AP Wire opposes NYPD's surveillance at mosques
The New York Police Department recommended increasing surveillance of thousands of Shiite Muslims and their mosques, based solely on their religion, as a way to sweep the Northeast for signs of Iranian terrorists, according to interviews and a newly obtained secret police document.The AP makes it sound like they haven't read the Koran, and the news agency clearly has no interest in researching it.
The document offers a rare glimpse into the thinking of NYPD intelligence officers and how, when looking for potential threats, they focused their spying efforts on mosques and Muslims. Police analysts listed a dozen mosques from central Connecticut to the Philadelphia suburbs. None has been linked to terrorism, either in the document or publicly by federal agencies.
The Associated Press has reported for months that the NYPD infiltrated mosques, eavesdropped in cafes and monitored Muslim neighborhoods with plainclothes officers. Its spying operations were begun after the 2001 terror attacks with help from the CIA in a highly unusual partnership.
The May 2006 NYPD intelligence report, entitled "US-Iran Conflict: The Threat to New York City," made a series of recommendations, including: "Expand and focus intelligence collections at Shi'a mosques."
Here's where the article really turns into bias:
The NYPD is prohibited under its own guidelines and city law from basing its investigations on religion. Under FBI guidelines, which the NYPD says it follows, many of the recommendations in the police document would be prohibited.And assuming the above is true, the guidelines cannot be changed, lest even some Scientologists start really going bananas and the authorities don't know how to deal with it in advance?
The report, drawn largely from information available in newspapers or sites like Wikipedia, was prepared for Police Commissioner Raymond Kelly. It was written at a time of great tension between the U.S. and Iran. That tension over Iran's nuclear ambition has increased again recently.It's clear that the AP is trying to undermine the NYPD and Kelly, and that's why he and they need some backing from the public now. The claim the report was drawn from papers and Wikipedia sounds like it was intentionally written to make the police look like they weren't researching properly, which is ironic coming from a mainstream news company that's unlikely to respond to criticism that it's biased against civilized society and beliefs.
Police estimated the New York area Shiite population to be about 35,000, with Iranians making up about 8,500. The document also calls for canvassing the Palestinian community because there might be terrorists there.
"The Palestinian community, although not Shi'a, should also be assessed due to presence of Hamas members and sympathizers and the group's relationship with the Iranian government," analysts wrote.
The secret document stands in contrast to statements by Mayor Michael Bloomberg, who said the NYPD never considers religion in its policing. Kelly has said police go only where investigative leads take them, but the document described no leads to justify expanded surveillance at Shiite mosques.
The document also renews debate over how the NYPD privately views Muslims. Kelly has faced calls for his resignation recently from some Muslim activists for participating in a video that says Muslims want to "infiltrate and dominate" the United States. The NYPD showed the video to nearly 1,500 officers during training.
If it hadn't been for the NYPD's efforts, the Big Apple might have fallen into more serious danger by jihadists. The AP clearly does not appreciate their efforts, nor do they want any genuine safety provided for the public.

DATA SHOWN:
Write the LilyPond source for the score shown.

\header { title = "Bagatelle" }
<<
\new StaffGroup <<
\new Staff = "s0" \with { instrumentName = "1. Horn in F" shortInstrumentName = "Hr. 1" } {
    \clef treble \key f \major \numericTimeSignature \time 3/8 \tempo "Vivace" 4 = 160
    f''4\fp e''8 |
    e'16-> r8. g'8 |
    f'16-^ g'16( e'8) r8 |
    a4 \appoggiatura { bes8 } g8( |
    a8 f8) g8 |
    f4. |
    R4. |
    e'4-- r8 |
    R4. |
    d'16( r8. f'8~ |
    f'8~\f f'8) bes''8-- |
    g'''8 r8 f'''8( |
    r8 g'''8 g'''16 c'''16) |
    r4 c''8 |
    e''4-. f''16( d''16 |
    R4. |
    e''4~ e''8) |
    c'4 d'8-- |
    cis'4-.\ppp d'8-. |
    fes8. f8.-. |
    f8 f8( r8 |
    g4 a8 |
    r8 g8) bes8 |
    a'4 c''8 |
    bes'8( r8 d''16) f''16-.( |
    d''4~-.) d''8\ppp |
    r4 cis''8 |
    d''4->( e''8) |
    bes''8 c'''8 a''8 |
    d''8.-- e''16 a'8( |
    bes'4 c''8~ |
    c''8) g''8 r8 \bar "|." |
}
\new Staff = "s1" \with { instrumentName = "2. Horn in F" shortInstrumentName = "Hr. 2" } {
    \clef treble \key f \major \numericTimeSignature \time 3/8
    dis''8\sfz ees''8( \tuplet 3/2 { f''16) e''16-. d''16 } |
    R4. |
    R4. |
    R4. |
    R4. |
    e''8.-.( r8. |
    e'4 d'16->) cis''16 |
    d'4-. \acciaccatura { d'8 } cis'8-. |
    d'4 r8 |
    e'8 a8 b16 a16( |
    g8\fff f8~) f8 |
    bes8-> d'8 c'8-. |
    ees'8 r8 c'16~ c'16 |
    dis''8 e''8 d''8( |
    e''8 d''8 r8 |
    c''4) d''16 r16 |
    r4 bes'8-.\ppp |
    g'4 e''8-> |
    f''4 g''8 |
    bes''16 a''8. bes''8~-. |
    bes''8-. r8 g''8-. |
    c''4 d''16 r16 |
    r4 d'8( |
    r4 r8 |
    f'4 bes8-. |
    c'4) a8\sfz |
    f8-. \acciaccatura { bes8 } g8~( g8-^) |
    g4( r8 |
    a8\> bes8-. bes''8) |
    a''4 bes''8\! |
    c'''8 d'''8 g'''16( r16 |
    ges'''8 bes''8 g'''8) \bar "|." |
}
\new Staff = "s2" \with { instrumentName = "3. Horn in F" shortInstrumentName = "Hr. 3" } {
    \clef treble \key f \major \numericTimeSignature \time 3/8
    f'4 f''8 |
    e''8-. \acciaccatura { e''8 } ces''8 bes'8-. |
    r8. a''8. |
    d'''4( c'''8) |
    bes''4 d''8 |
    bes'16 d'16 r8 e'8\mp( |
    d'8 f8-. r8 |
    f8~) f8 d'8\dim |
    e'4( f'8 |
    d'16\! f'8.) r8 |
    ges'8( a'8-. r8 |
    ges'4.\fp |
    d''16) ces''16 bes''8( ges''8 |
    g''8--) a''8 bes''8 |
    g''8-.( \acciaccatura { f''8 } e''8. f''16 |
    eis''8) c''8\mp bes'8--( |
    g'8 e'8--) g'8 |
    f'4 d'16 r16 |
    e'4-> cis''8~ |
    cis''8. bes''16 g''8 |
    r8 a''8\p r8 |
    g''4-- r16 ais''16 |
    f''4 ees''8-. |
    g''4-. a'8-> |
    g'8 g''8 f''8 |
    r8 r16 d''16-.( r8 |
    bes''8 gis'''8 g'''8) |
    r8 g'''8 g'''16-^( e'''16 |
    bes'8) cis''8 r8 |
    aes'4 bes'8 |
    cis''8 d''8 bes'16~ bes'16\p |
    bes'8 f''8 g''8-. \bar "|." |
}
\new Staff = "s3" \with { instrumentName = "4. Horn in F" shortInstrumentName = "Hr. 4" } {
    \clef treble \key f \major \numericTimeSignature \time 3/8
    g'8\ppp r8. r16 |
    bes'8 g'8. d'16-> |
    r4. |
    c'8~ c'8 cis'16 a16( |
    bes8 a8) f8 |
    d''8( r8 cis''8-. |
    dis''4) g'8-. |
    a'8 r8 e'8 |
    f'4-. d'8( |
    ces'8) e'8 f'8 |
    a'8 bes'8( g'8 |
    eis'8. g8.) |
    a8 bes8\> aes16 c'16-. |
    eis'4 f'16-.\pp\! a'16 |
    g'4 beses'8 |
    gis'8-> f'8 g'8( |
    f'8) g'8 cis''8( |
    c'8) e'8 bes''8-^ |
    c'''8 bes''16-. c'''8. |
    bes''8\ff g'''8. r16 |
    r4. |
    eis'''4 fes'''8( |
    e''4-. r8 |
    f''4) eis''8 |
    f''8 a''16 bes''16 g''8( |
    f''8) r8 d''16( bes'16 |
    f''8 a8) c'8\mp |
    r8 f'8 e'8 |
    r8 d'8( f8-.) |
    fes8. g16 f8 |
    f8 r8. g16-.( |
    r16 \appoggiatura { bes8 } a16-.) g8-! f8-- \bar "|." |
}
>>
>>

EXERCISE TASKS:
a – In the NYPD surveillance post, how many officers did the NYPD show the video to during training?
b – Repeat the NYPD surveillance post word for word from "AP Wire opposes" to "in researching it.".
The material has nothing to do with the NYPD surveillance post.

TASK RESPONSES:
a – Nearly 1,500 officers.

b –
AP Wire opposes NYPD's surveillance at mosques
The New York Police Department recommended increasing surveillance of thousands of Shiite Muslims and their mosques, based solely on their religion, as a way to sweep the Northeast for signs of Iranian terrorists, according to interviews and a newly obtained secret police document.The AP makes it sound like they haven't read the Koran, and the news agency clearly has no interest in researching it.